Some believe the Hill’s story was simply a myth in the making, with the supernatural meetings, vulnerable protagonists and other-worldly journeys that are often the hallmarks of legend. Many point to the stress of being an interracial couple living in a predominantly white state in a turbulent era. (The year of their hypnosis, 1964, was marked by Cold War tensions and civil-rights unrest, with numerous urban riots erupting that summer.) “You have a biracial couple at a time where obviously it was not easy to be a biracial couple,” says Bader. “Look what those aliens were: a mixture of black and white. I find that very meaningful.”
Abductee stories depend on first-hand accounts—the most vulnerable form of evidence. Memories can be distorted by stress or distraction, or even manufactured. When a false memory is in place, psychologists say, the brain works to fill in the details. Psychologist Michael Shermer points to ‘patternicity,’ the tendency to see patterns even when none exist, helping us to see faces in clouds or assume that one event caused another.
Past experience also shapes human perception. Barney, a World War II vet, thought the head “gray” looked like Hitler and seemed menacing. Betty, meanwhile, who had been excited to see the aliens, bantered with the affable gray who performed her medical examination. That alien even agreed to give her a book to bring to earth with her, she said, though other crew members would later overrule that decision.

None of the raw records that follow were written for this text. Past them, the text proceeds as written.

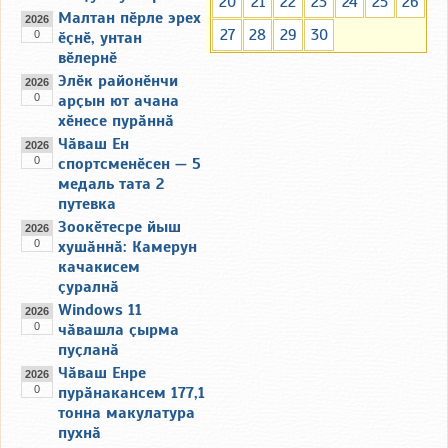
20
21
22
23
24
25
26
Малтан пӗрле эрех
2026
27
28
29
30
0
ӗҫнӗ, унтан
вӗлернӗ
Элӗк районӗнчи
2026
0
арҫын ют ачана
хӗнесе пурӑннӑ
Чӑваш Ен
2026
0
спортсменӗсен — 5
медаль тата 2
путевка
Зоокӗтесре йыш
2026
0
хушӑннӑ: Камерун
качакисем
ҫуралнӑ
Windows 11
2026
0
чӑвашла ҫырма
пуҫланӑ
Чӑваш Енре
2026
0
пурӑнакансем 177,1
тонна макулатура
пухнӑ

In this way alien abduction and encounter stories have helped psychologists understand the human brain, its defects—and the weaknesses inherent in memory and first-hand accounts, according to Christopher French, a psychologist specializing in human experience related to the paranormal. “What we see and hear, especially under less than ideal observational conditions, can be heavily influenced by our prior beliefs and expectations,” wrote French in the The Guardian.
NICAP’s scientific advisor cross-examined the couple and found their account credible. The Air Force’s Project Blue Book would ultimately dismiss the story, determining the unexplained craft could be explained by “natural causes”—hinting that the couple hadn’t seen a spacecraft but only the planet Jupiter.

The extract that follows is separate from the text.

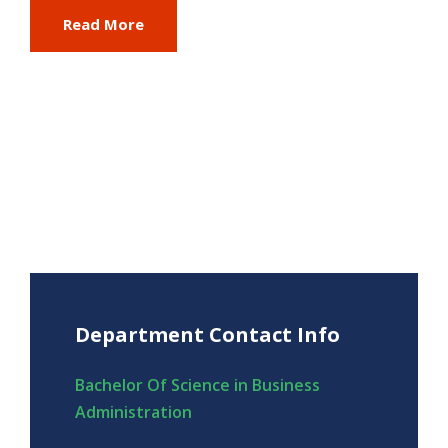
Read More
Department Contact Info
Bachelor Of Science in Business
Administration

For his part, psychiatrist Simon never felt the Hills had made up their story. He concluded Betty had dreamed the abduction and Barney had absorbed her story, especially since many of the most vivid details matched descriptions of dreams Betty had jotted down after the event. “I believe implicitly in the honesty of these people,” he said on a ‘70s radio program.
Of course, another explanation is always possible: The abduction actually occurred. The Hills stuck by their story, despite years of skeptics and detractors. Like many abductees, the couple never felt false memory or sleep paralysis explained what they experienced. Betty became a known voice in UFO research and claimed she was visited multiple times in the decades to follow.